In deze regeling wordt verstaan onder:

Besluit:

Besluit pleegzorg BES

Artikel 2

  • 1. Het in artikel 4, eerste lid, van het besluit bedoelde basisbedrag van de vergoeding voor de verzorging en opvoeding van een pleegkind bedraagt:

    • a. indien het pleeggezin woonachtig is op het openbaar lichaam Bonaire:

      Leeftijd pleegkind

      Bedrag per maand in USD

      0–8 jaar

      2. 627

      9–11 jaar

      4. 634

      12–15 jaar

      6. 691

      16–17 jaar

      8. 763

      18+ jaar

      771

    • b. indien het pleeggezin woonachtig is op het openbaar lichaam Sint Eustatius:

      Leeftijd pleegkind

      Bedrag per maand in USD

      0–8 jaar

      677

      9–11 jaar

      684

      12–15 jaar

      741

      16–17 jaar

      863

      18+ jaar

      821

    • c. indien het pleeggezin woonachtig is op het openbaar lichaam Saba:

      Leeftijd pleegkind

      Bedrag per maand in USD

      0–9 jaar

      677

      9–11 jaar

      684

      12–15 jaar

      741

      16–17 jaar

      863

      18+ jaar

      821

  • 2. Het basisbedrag bedoeld in het eerste lid, kan worden verminderd voor de periode gedurende welke een pleegkind als gevolg van bijzondere omstandigheden tijdelijk niet bij de pleegouder verblijft. Alsdan worden de door de pleegouder werkelijk gemaakte noodzakelijke kosten vergoed tot ten hoogste het basisbedrag.

Artikel 3

  • 1. Het basisbedrag, bedoeld in artikel 2, wordt vermeerderd met een toeslag ter hoogte van USD 4,30 per dag:

    • a. zolang sprake is van een crisisplaatsing waarbij het pleegkind met spoed is geplaatst bij de pleegouder, gedurende de eerste vier weken van het verblijf van het pleegkind;

    • b. zolang bij een pleegouder drie of meer pleegkinderen verblijven, voor het derde en volgende pleegkind.

  • 2. Onverminderd het bepaalde in het eerste lid, wordt het basisbedrag, bedoeld in artikel 2, vermeerderd met een door de pleegzorgaanbieder vast te stellen toeslag van ten hoogste USD 4,30 per dag, voor de door de pleegouder ten behoeve van een pleegkind met een verstandelijke, zintuiglijke of lichamelijke beperking gemaakte kosten, voor zover:

    • a. deze kosten naar het oordeel van de pleegzorgaanbieder redelijkerwijs noodzakelijk zijn in verband met de beperkingen;

    • b. deze kosten niet kunnen worden voldaan uit het basisbedrag, en

    • c. daarvoor geen uitkering op grond van een andere regeling kan worden verstrekt.
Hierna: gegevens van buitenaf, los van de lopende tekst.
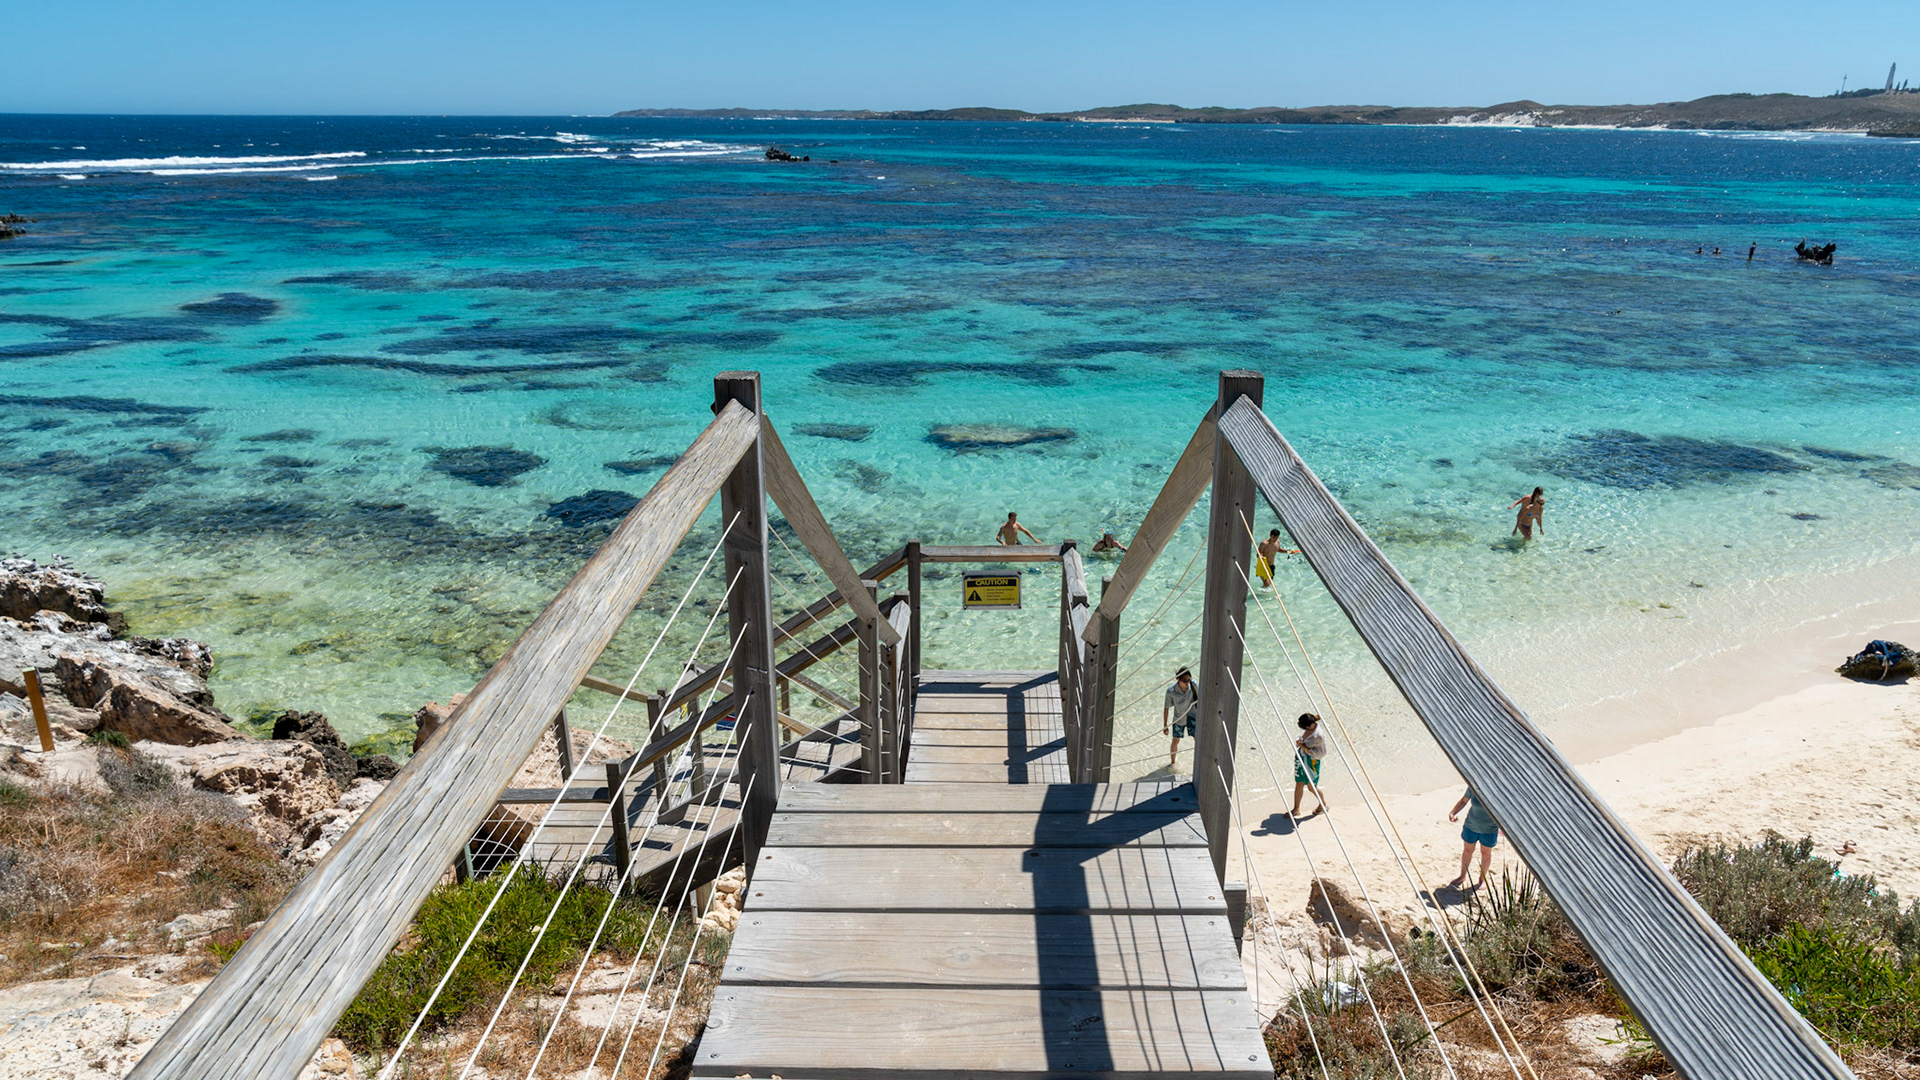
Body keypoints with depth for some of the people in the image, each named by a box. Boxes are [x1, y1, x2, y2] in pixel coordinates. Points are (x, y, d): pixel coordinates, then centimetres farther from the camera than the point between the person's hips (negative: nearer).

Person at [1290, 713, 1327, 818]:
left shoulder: (1319, 736, -26)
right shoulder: (1306, 729, -4)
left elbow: (1322, 753, -18)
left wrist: (1306, 749, -24)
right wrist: (1299, 742, -6)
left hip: (1311, 762, -7)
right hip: (1300, 758, 7)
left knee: (1311, 786, 8)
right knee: (1299, 784, 11)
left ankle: (1323, 804, 34)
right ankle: (1296, 809, 22)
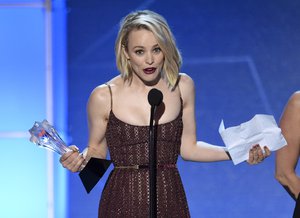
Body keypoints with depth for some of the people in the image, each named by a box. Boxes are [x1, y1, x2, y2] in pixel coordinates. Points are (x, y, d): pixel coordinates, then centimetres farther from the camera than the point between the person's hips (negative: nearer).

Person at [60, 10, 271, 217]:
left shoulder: (182, 86, 0)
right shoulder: (104, 97, -8)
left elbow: (188, 147, 7)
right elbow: (97, 151, 4)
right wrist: (80, 161, -16)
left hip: (170, 200, 2)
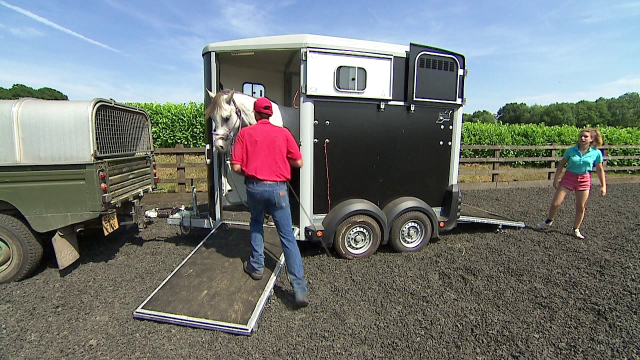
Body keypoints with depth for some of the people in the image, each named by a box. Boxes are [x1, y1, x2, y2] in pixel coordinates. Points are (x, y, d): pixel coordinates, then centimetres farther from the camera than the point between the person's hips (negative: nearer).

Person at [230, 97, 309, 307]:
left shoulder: (245, 133, 2)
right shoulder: (283, 133, 3)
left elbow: (236, 167, -3)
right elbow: (298, 163, 1)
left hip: (254, 187, 1)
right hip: (278, 189, 0)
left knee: (256, 223, 30)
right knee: (287, 237, 2)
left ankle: (256, 266, 33)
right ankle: (300, 289, 1)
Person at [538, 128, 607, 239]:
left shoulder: (596, 153, -6)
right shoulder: (571, 150, -7)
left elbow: (600, 169, 2)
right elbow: (561, 164, 1)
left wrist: (603, 185, 2)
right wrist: (556, 179, 0)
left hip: (584, 180, 1)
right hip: (568, 177, 0)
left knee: (581, 207, 7)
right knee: (555, 203, -2)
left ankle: (576, 230, 25)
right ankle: (549, 221, 23)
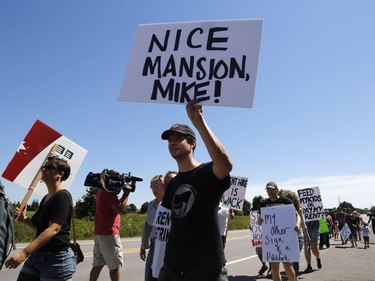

  • 3. De toeslag die noodzakelijk is voor het dekken van de kosten, bedoeld in het tweede lid, wordt verstrekt gedurende een door de pleegzorgaanbieder te bepalen periode.

Artikel 4

  • 1. De pleegzorgaanbieder verstrekt een door de pleegzorgaanbieder vast te stellen vergoeding voor bijzondere kosten voor het pleegkind voor zover:

    • a. deze kosten naar het oordeel van de pleegzorgaanbieder redelijkerwijs noodzakelijk worden geacht en niet kunnen worden voldaan uit het basisbedrag, bedoeld in artikel 2, dan wel uit de toeslagen bedoeld in artikel 3;

    • b. voor deze kosten geen uitkering op grond van een andere regeling kan worden verstrekt, en

    • c. de kosten redelijkerwijs niet zijn te verhalen op onderhoudsplichtige ouders.

Artikel 5

Indien uit de door het Centraal Bureau voor de Statistiek vastgestelde consumentenprijsindexcijfers voor de openbare lichamen Bonaire, Sint Eustatius en Saba blijkt, dat het prijsindexcijfer voor het derde kwartaal van het lopende jaar, vergeleken met het prijsindexcijfer voor het derde kwartaal van het voorafgaande jaar is gestegen of gedaald, stelt Onze Minister een bedrag vast, dat met ingang van 1 januari van het komende jaar in de plaats treedt van de in de artikelen 2 en 3 bedoelde bedragen. Onze Minister bepaalt welke consumentenprijsindexcijfers voor de toepassing van de eerste zin worden gebruikt. De consumentenprijsindexcijfers kunnen voor de onderscheiden openbare lichamen verschillend zijn.

Artikel 6

Deze regeling treedt in werking op 1 juli 2020.

Artikel 7

Deze regeling wordt aangehaald als: Regeling pleegzorg BES.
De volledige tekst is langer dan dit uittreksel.